Emulsion of water after the spa treatments works.
In case of itching, take antihistamines, corticosteroids of low to moderate power (cortisone).
There is controversy with regard to sun exposure. Indeed, some specialists in dermatology say that sunlight, artificial or natural, can help healing.
This topical (cream) is likely to decrease itching and pruritus.
Treatment is rendered unnecessary by the spontaneous recovery. We must especially avoid unintended medications.

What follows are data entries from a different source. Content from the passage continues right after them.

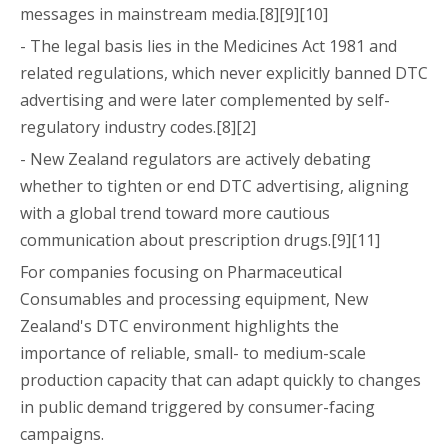
messages in mainstream media.[8][9][10]
- The legal basis lies in the Medicines Act 1981 and
related regulations, which never explicitly banned DTC
advertising and were later complemented by self-
regulatory industry codes.[8][2]
- New Zealand regulators are actively debating
whether to tighten or end DTC advertising, aligning
with a global trend toward more cautious
communication about prescription drugs.[9][11]
For companies focusing on Pharmaceutical
Consumables and processing equipment, New
Zealand's DTC environment highlights the
importance of reliable, small- to medium-scale
production capacity that can adapt quickly to changes
in public demand triggered by consumer-facing
campaigns.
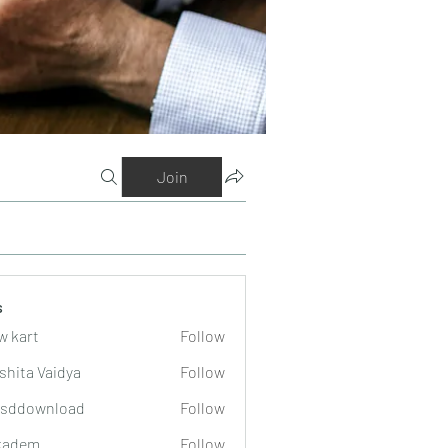
Join
s
w kart
Follow
shita Vaidya
Follow
lsddownload
Follow
wnload
kadem
Follow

Pityriasis rosea usual forms
In the common forms, asymptomatic and limited pityrisasis rosea, no treatment is necessary. Pityriasis rosea, in usual form is mild, contagious and exceptionally regressive. Avoid possible irritants like antiseptic baths, wool clothing and sweating. Knowing the positive effect of UV rays, the sun exposure may be recommended during the period of the eruption. Pruritus is actually quite common and its intensity is highly variable. Pruritus is an authentic expression of functional skin. The itching may be mild, intermittent, with no impact on daily activities or sleep. In case of mild pruritus, applications of talc, emollients is usually good.
Pityriasis rosea intense eruptions
The effectiveness of UVB has long been known and confirmed by various publications, including controlled studies of hemi-body irradiation. The irradiation must be sufficient to cause erythema and desquamation. UVB is administered 5 days per week for 1 to 2 weeks. The results are good if treatment is started the first week of the eruption. Pruritus may disappear quickly at the start of the treatment. UVB broad-spectrum and narrow-spectrum UVB are equally effective. In severe forms, general corticotherapy is proposed: 15 mg / d of oral prednisone, or a single intramuscular injection of 40 mg triamcinolone. Despite some favorable results, this treatment is rather inappropriate. Because of the risk of exacerbation or rebound upon discontinuation of treatment.
Pityriasis rosea conclusion
Usually no treatment is necessary because the disease itself can dissapear. An unnecessary irritation of the skin, such as by hot baths or sauna should be avoided. If itching persists, appropriate low-dose glucocorticoid creams or antihistamines are prescribed. Controlled administered ultraviolet light, erythromycin and famciclovir should accelerate the healing process.